Trump afirmou que Cuba está em “sérios apuros” em termos humanitários e que o governo cubano teria grande interesse em fechar um acordo com os americanos.
O presidente norte-americano também defendeu Marco Rubio, secretário de Estado e cubano-americano de Miami, como principal responsável pelas negociações. “Confio nele para a missão”, declarou Trump.
Escalada de ameaças em menos de duas semanas
A declaração desta segunda representa nova escalada numa série de provocações recentes. Quatro dias antes, Trump havia declarado que uma ofensiva em Cuba era “questão de tempo” — durante cerimônia em homenagem ao Inter Miami —, enquanto Rubio já exigia uma “mudança radical” na ilha.
Há cerca de dez dias, Trump havia sugerido pela primeira vez uma “tomada de controle amigável” de Cuba — expressão que agora ganha um acréscimo ameaçador: a possibilidade de não ser amigável.
Cuba atravessa uma grave crise econômica agravada pelo bloqueio imposto por Washington. Os Estados Unidos chegaram a flexibilizar, “por razões humanitárias”, restrições às exportações de petróleo para a ilha — mas Trump não demonstrou disposição para negociações mais amplas.

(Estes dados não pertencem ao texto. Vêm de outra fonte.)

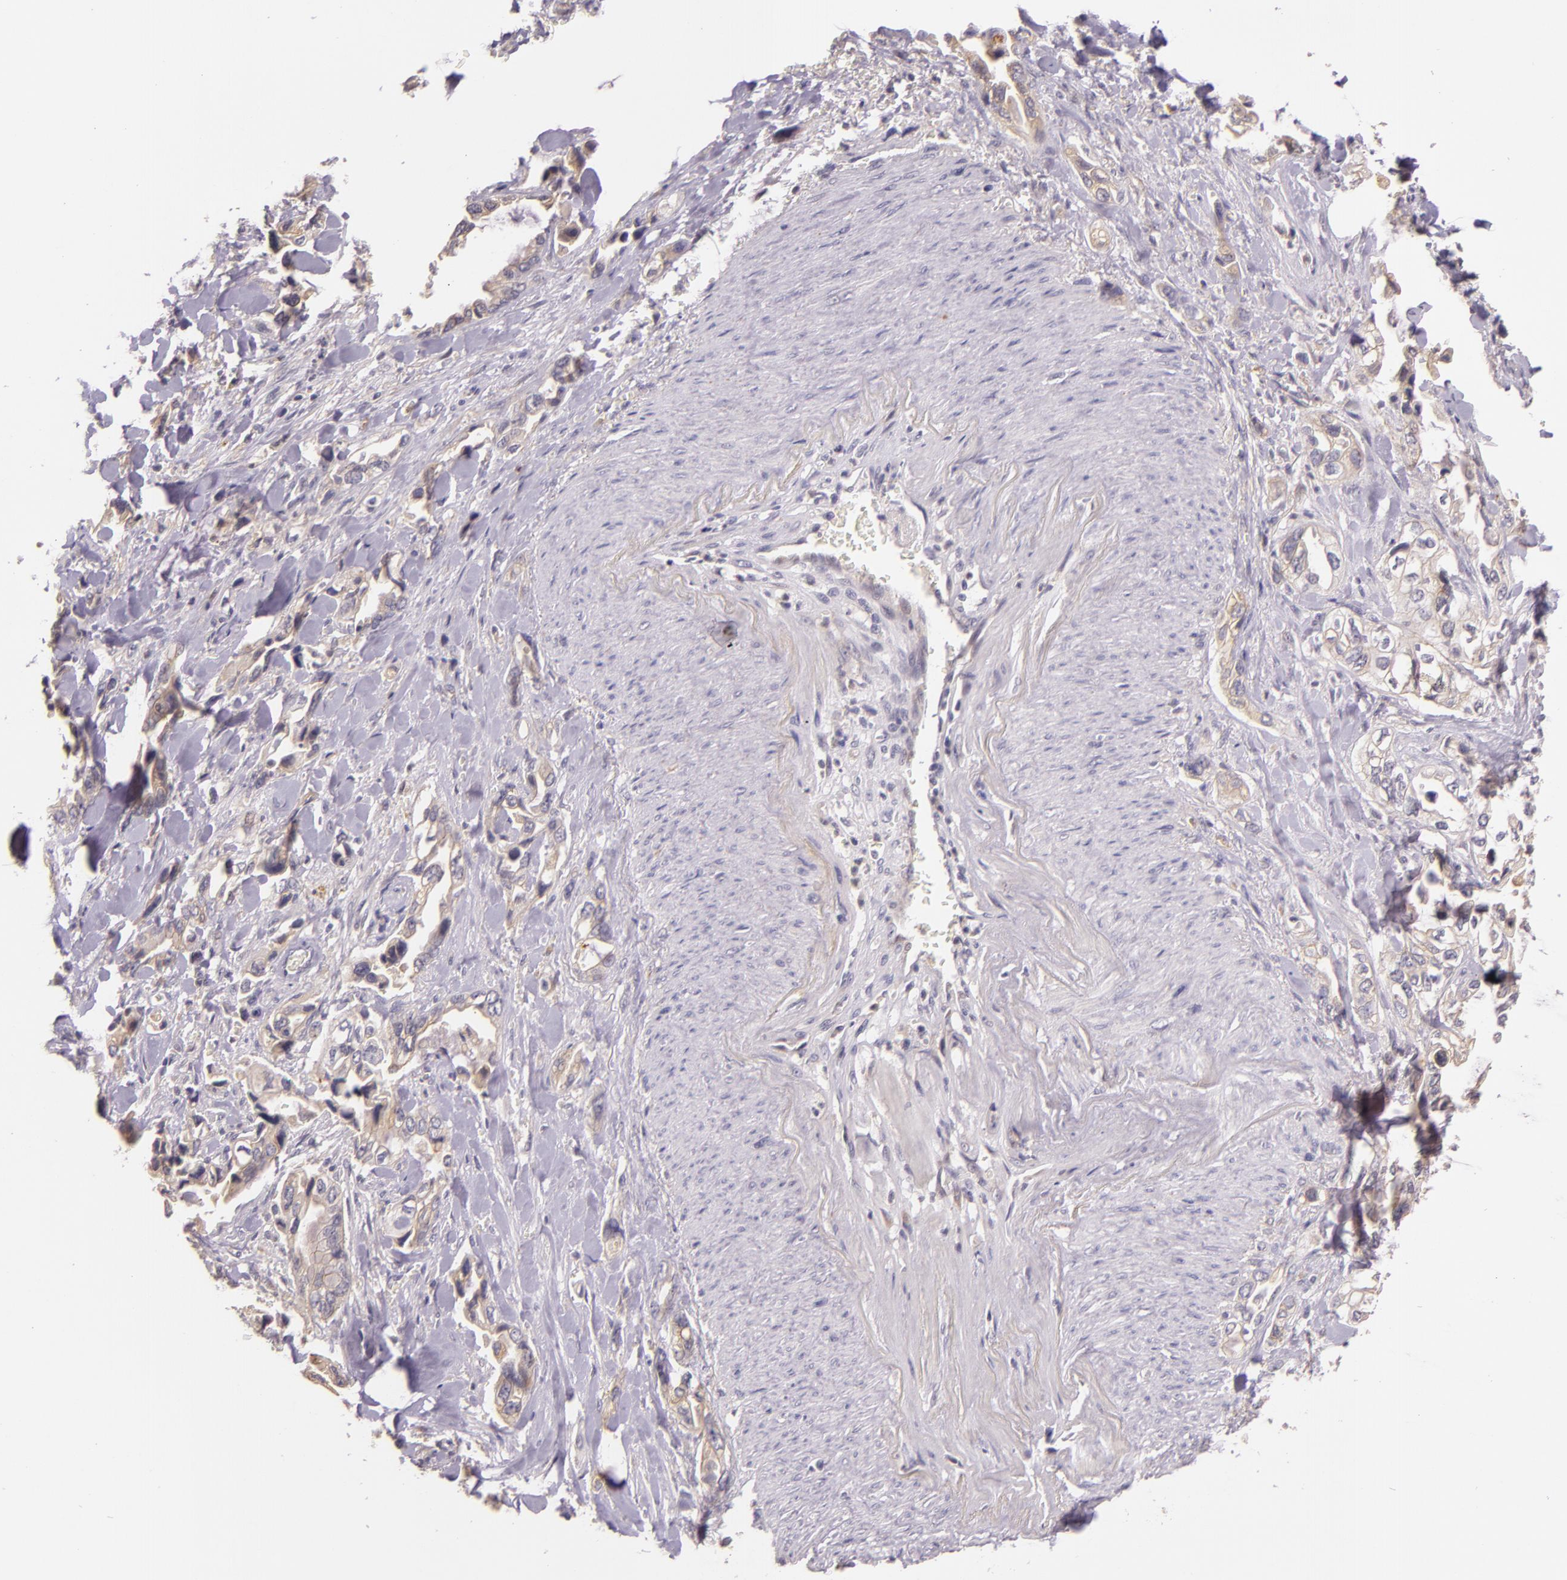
{"staining": {"intensity": "weak", "quantity": "25%-75%", "location": "cytoplasmic/membranous"}, "tissue": "pancreatic cancer", "cell_type": "Tumor cells", "image_type": "cancer", "snomed": [{"axis": "morphology", "description": "Adenocarcinoma, NOS"}, {"axis": "topography", "description": "Pancreas"}], "caption": "The histopathology image demonstrates a brown stain indicating the presence of a protein in the cytoplasmic/membranous of tumor cells in pancreatic cancer (adenocarcinoma).", "gene": "ARMH4", "patient": {"sex": "male", "age": 69}}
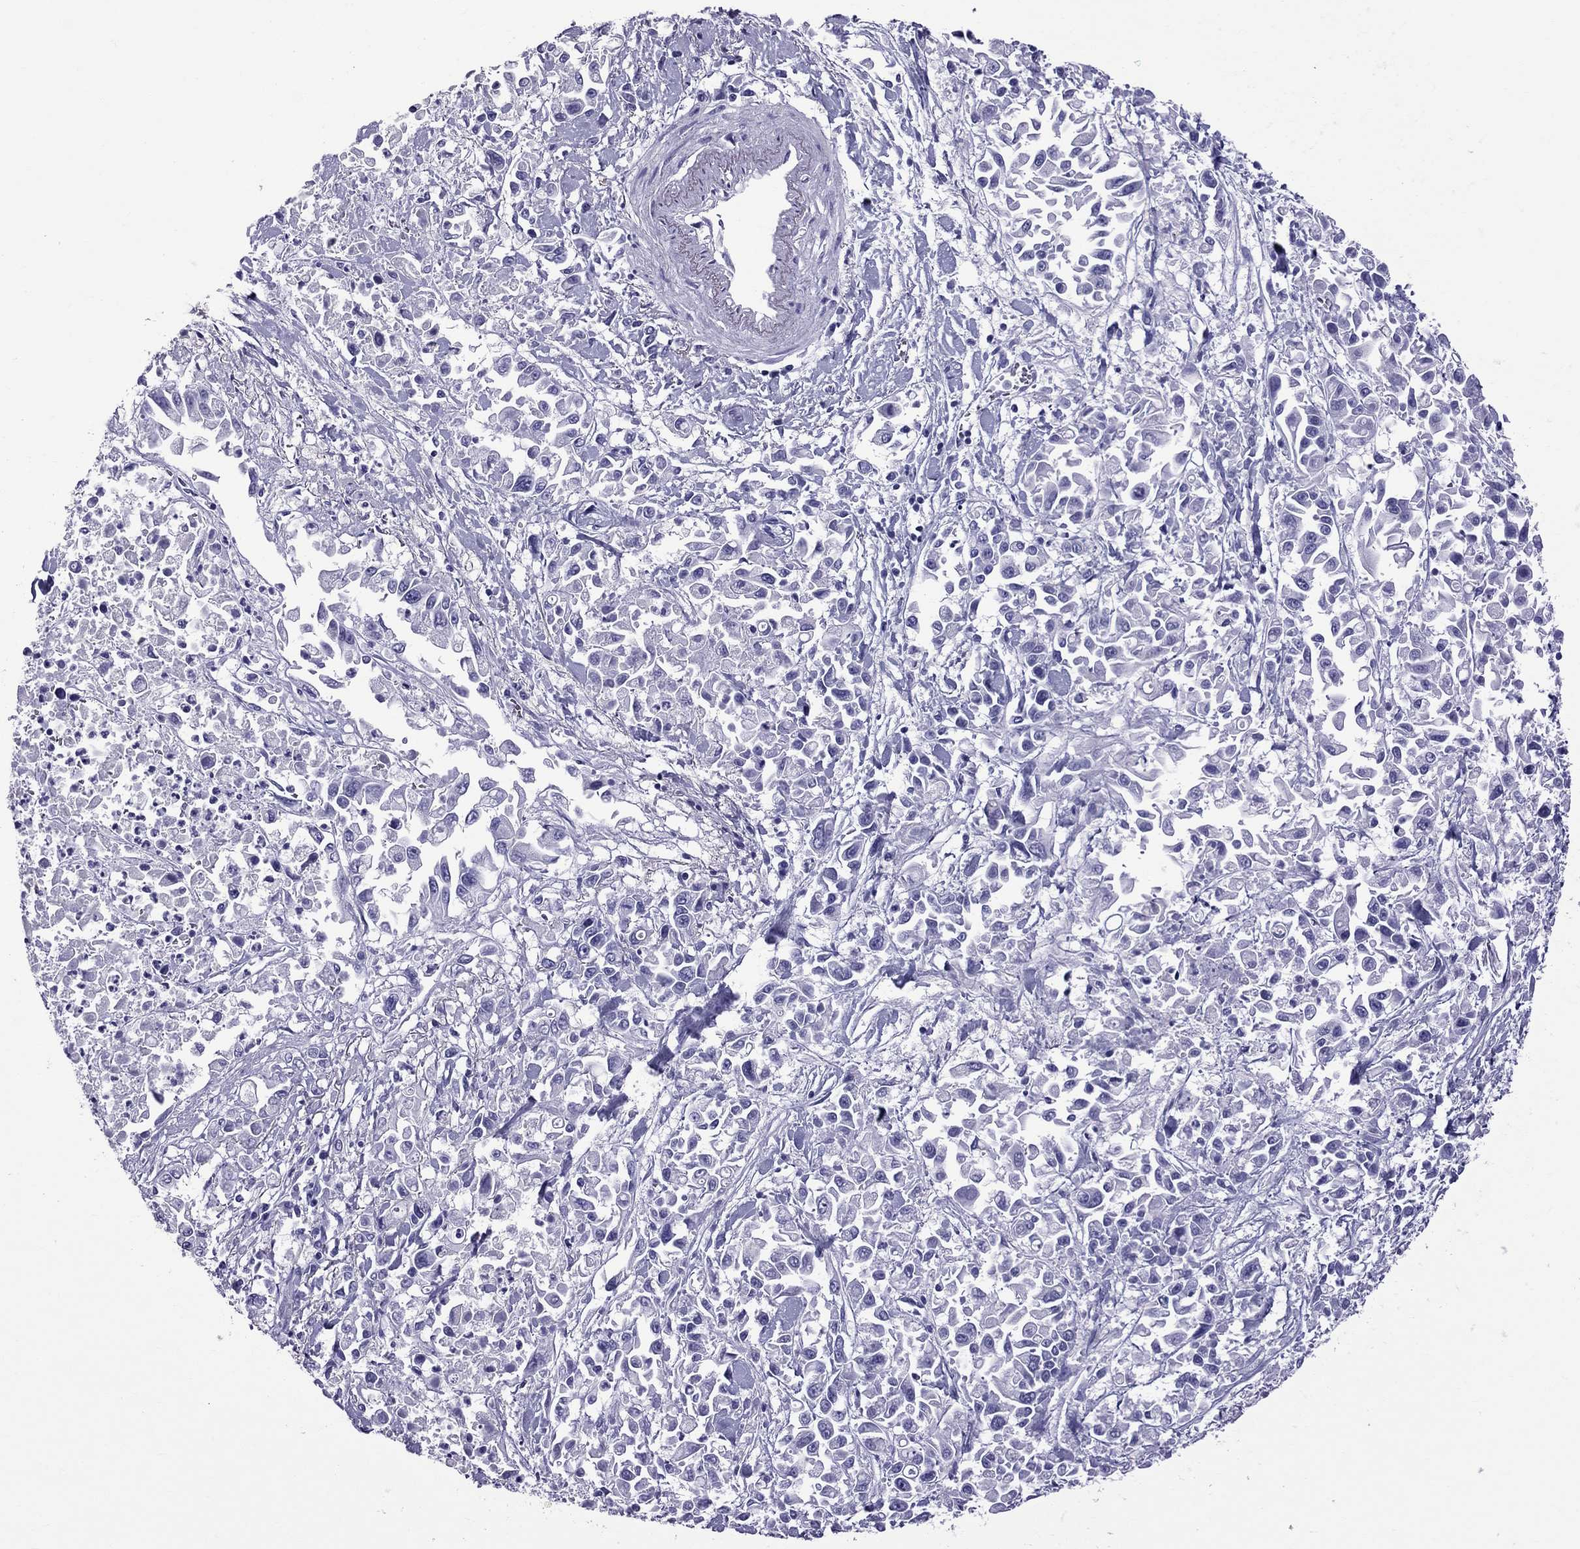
{"staining": {"intensity": "negative", "quantity": "none", "location": "none"}, "tissue": "pancreatic cancer", "cell_type": "Tumor cells", "image_type": "cancer", "snomed": [{"axis": "morphology", "description": "Adenocarcinoma, NOS"}, {"axis": "topography", "description": "Pancreas"}], "caption": "A high-resolution micrograph shows IHC staining of adenocarcinoma (pancreatic), which displays no significant staining in tumor cells. The staining was performed using DAB to visualize the protein expression in brown, while the nuclei were stained in blue with hematoxylin (Magnification: 20x).", "gene": "SCART1", "patient": {"sex": "female", "age": 83}}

Apagões e colapso energético na ilha
No mesmo dia das primeiras ameaças de Trump, dois terços de Cuba ficaram sem luz por 16 horas após falha técnica na usina Antonio Guiteras, episódio que expôs a fragilidade energética da ilha agravada pelo bloqueio de combustível imposto por Washington.
O país enfrenta há anos crises de desabastecimento de alimentos, medicamentos e combustível. A combinação de pressão externa crescente e colapso interno cria o cenário que Trump parece querer explorar politicamente — com Marco Rubio como principal articulador da agenda cubana dentro do governo americano.
Filho de imigrantes cubanos, Rubio representa simbolicamente a influência do exílio cubano de Miami sobre a política externa dos EUA em relação a Havana — pressão que se intensifica a cada nova declaração do presidente.